THE WORST HIJACKING from the British "Book of Heroic Failures" by Stephen Pile

We shall never know the identity of the man who in 1976 made the most unsuccessful hijack attempt ever. On a flight across America, he rose from his seat, drew a gun and took the stewardess hostage.
"Take me to Detroit," he demanded.
"We're already going to Detroit," she replied.
"Oh... good," he said, and sat down again.

THE WORST BANK ROBBERY from the British "Book of Heroic Failures" by Stephen Pile

In August 1975 three men were on their way in to rob the Royal Bank of Scotland at Rothesay, when they got stuck in the revolving doors. They had to be helped free by the staff and, after thanking everyone, sheepishly left the building. A few minutes later they returned and announced their intention of robbing the bank, but none of the staff believed them. When they demanded 5,000 pounds in cash, the head cashier laughed at them, convinced that it was a practical joke. Then one of the men jumped over the counter, but fell to the floor clutching his ankle. The other two tried to make their getaway, but got trapped in the revolving doors again.

THE WORST FISHERMAN from the British "Book of Heroic Failures" by Stephen Pile

Thomas Birch, the eighteenth-century scholar, was a keen fisherman. However, he rarely caught anything and so decided to disguise himself in order to lull the fish into a false sense of security. He constructed an outfit which made him look like a tree. His arms fitted into the branches and his eyes peered through knots in the bark. Thus attired, he set off down the river bank and took up his position. He still did not catch anything, attracting only suspicious dogs and friends who used to picnic at his feet.
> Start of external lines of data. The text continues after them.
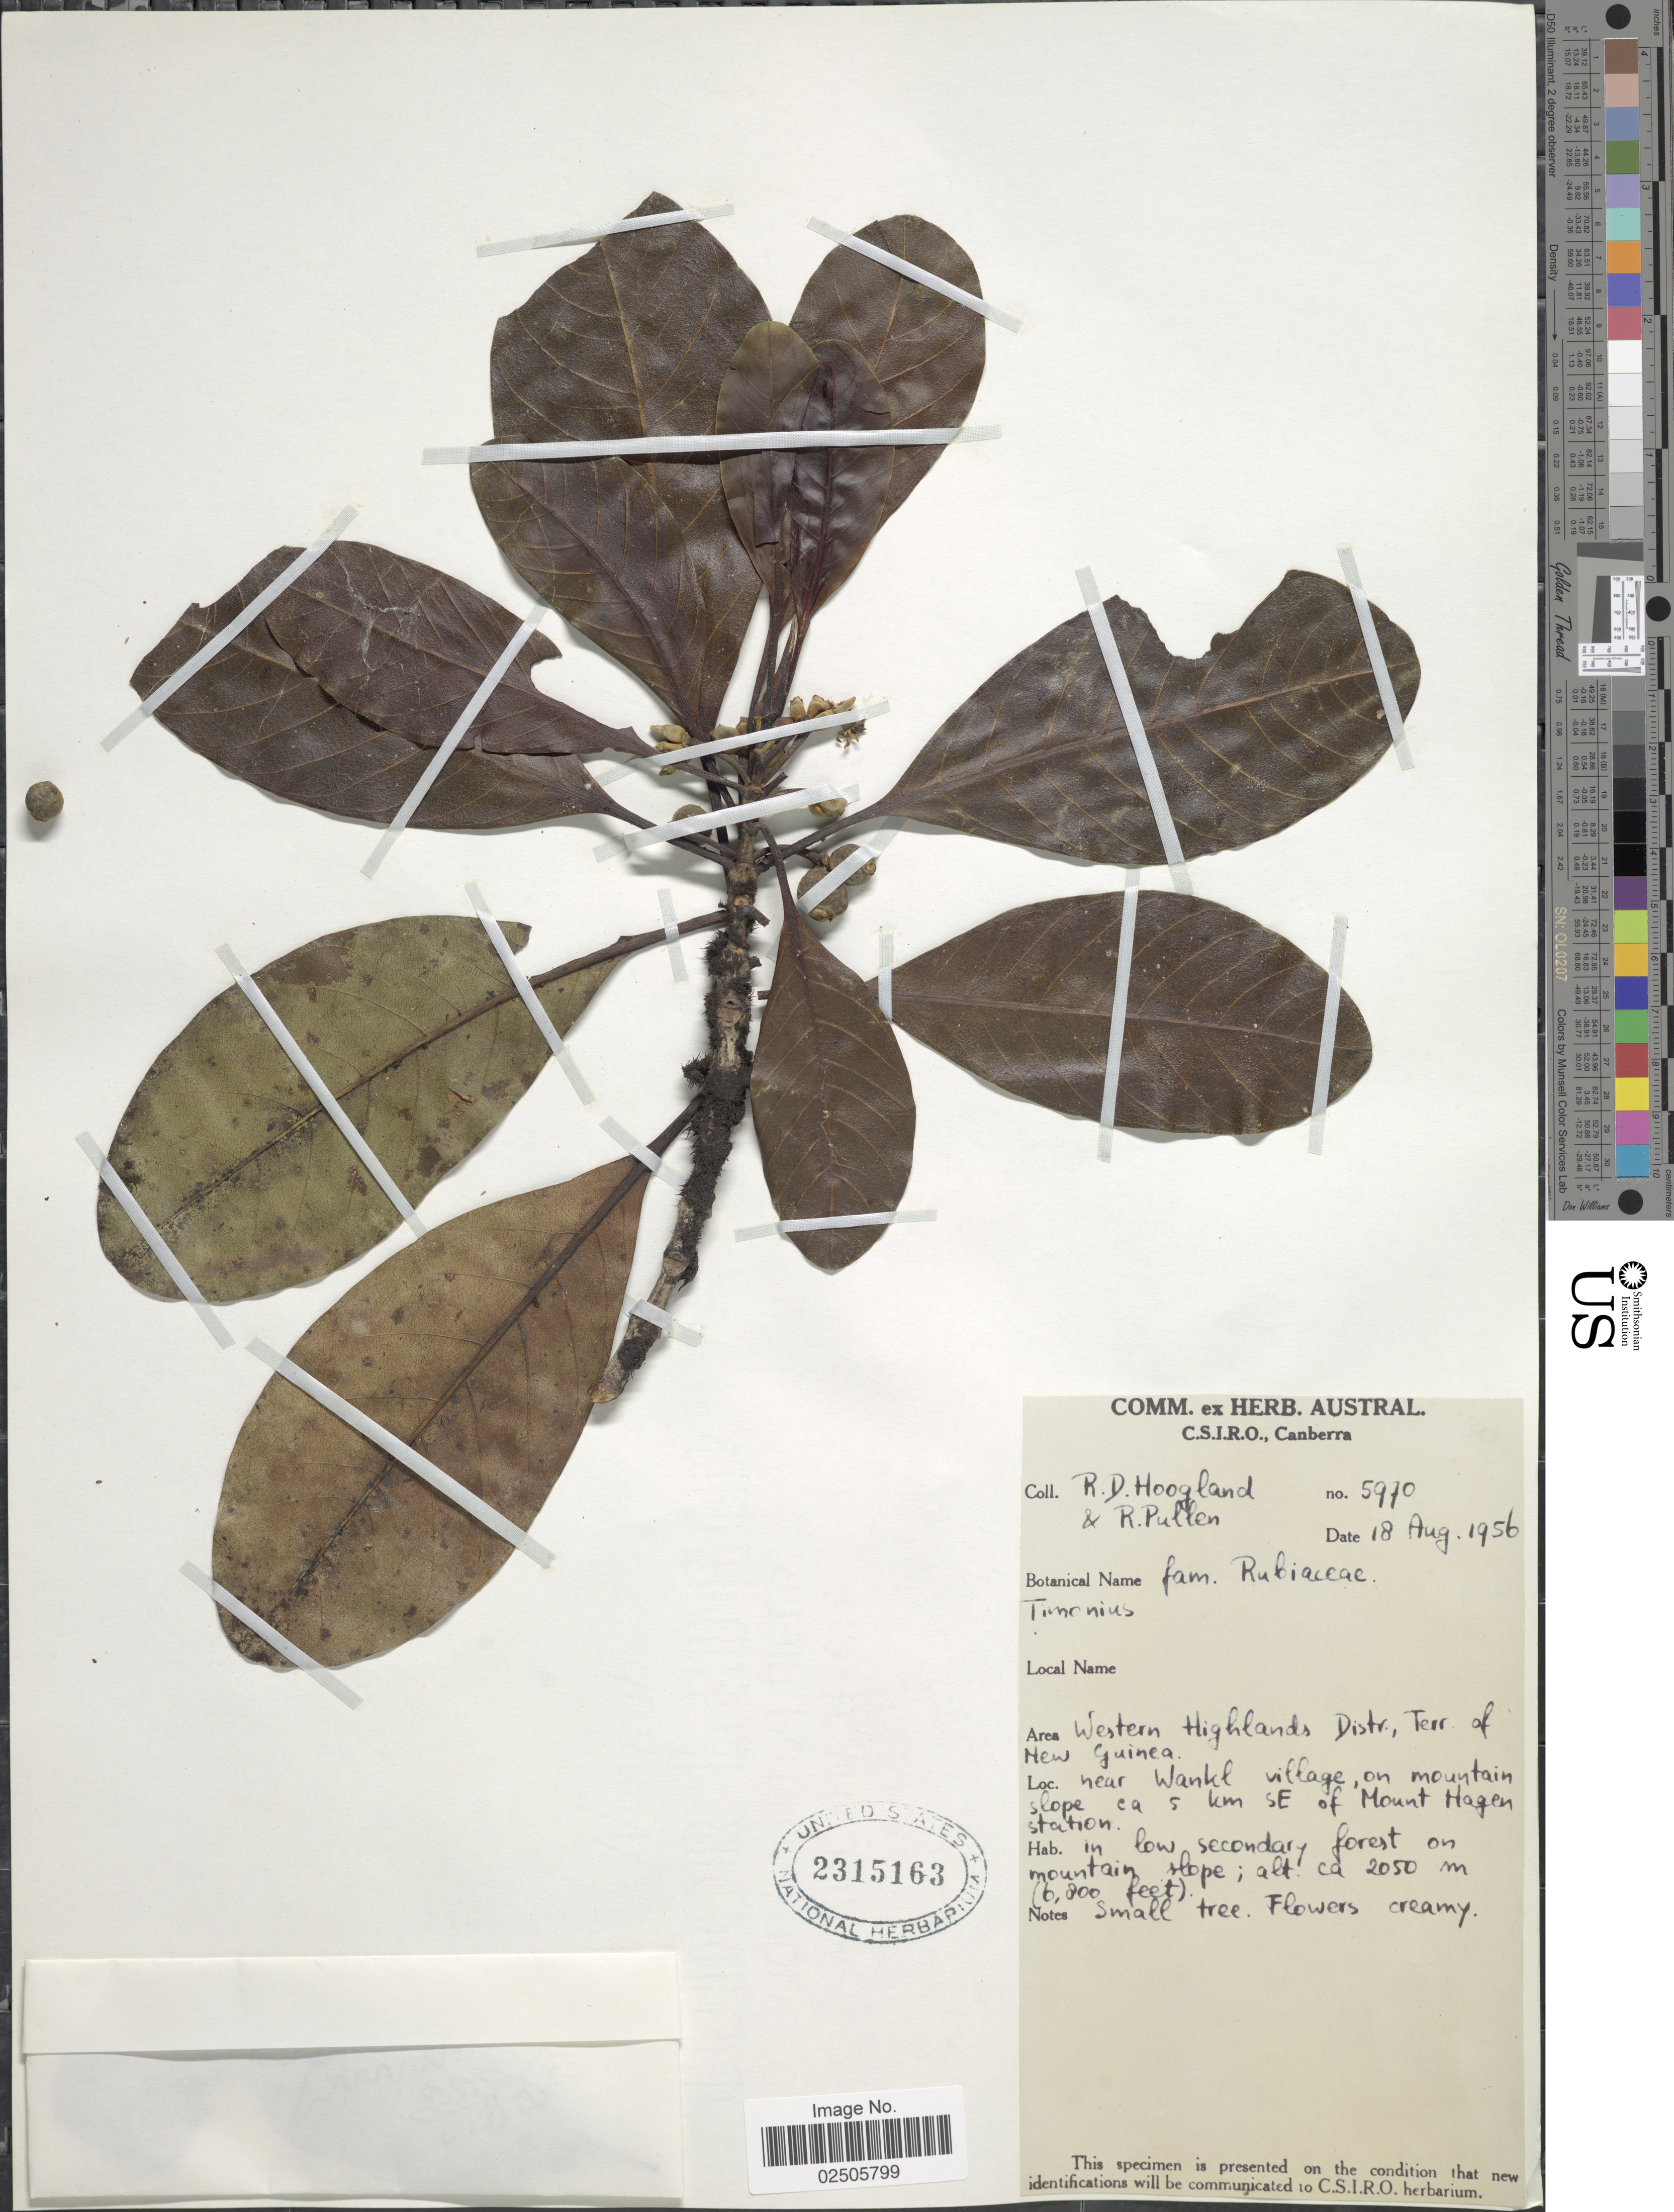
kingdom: Plantae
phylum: Tracheophyta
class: Magnoliopsida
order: Gentianales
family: Rubiaceae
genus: Timonius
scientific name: Timonius sp.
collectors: R. D. Hoogland & R. Pullen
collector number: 5970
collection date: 1956-08-18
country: Papua New Guinea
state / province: Western Highlands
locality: Distr. Terr. of New Guinea, Near Wankl village, on mountain slope ca, 5 km SE of Mount Hagen Station [interpreted]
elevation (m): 2050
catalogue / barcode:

THE LEAST SUCCESSFUL HANDCUFFINGfrom the British "Book of Heroic Failures"

The most exciting case of handcuff difficulties was reported in the New Statesman in 1978. It arose while a British circuit judge was trying a burglar in whose possession a pair of handcuffs had been found. 'I thought,' said the judge, 'that the jury might be interested to know how handcuffs could be used to incapacitate a victim.' Brushing aside protests of the prosecuting council, he clasped one handcuff around his left wrist. 'And now,' he said, 'if I take the other handcuff...Oh do be quiet, Mr Smith (addressed to the agitated prosecutor), I am going to show the jury how these things work.' Only when the judge was completely fettered did he learn that the police had not yet recovered the keys. The hearing was adjourned while the judge was led off to the tender mercies of the local blacksmith.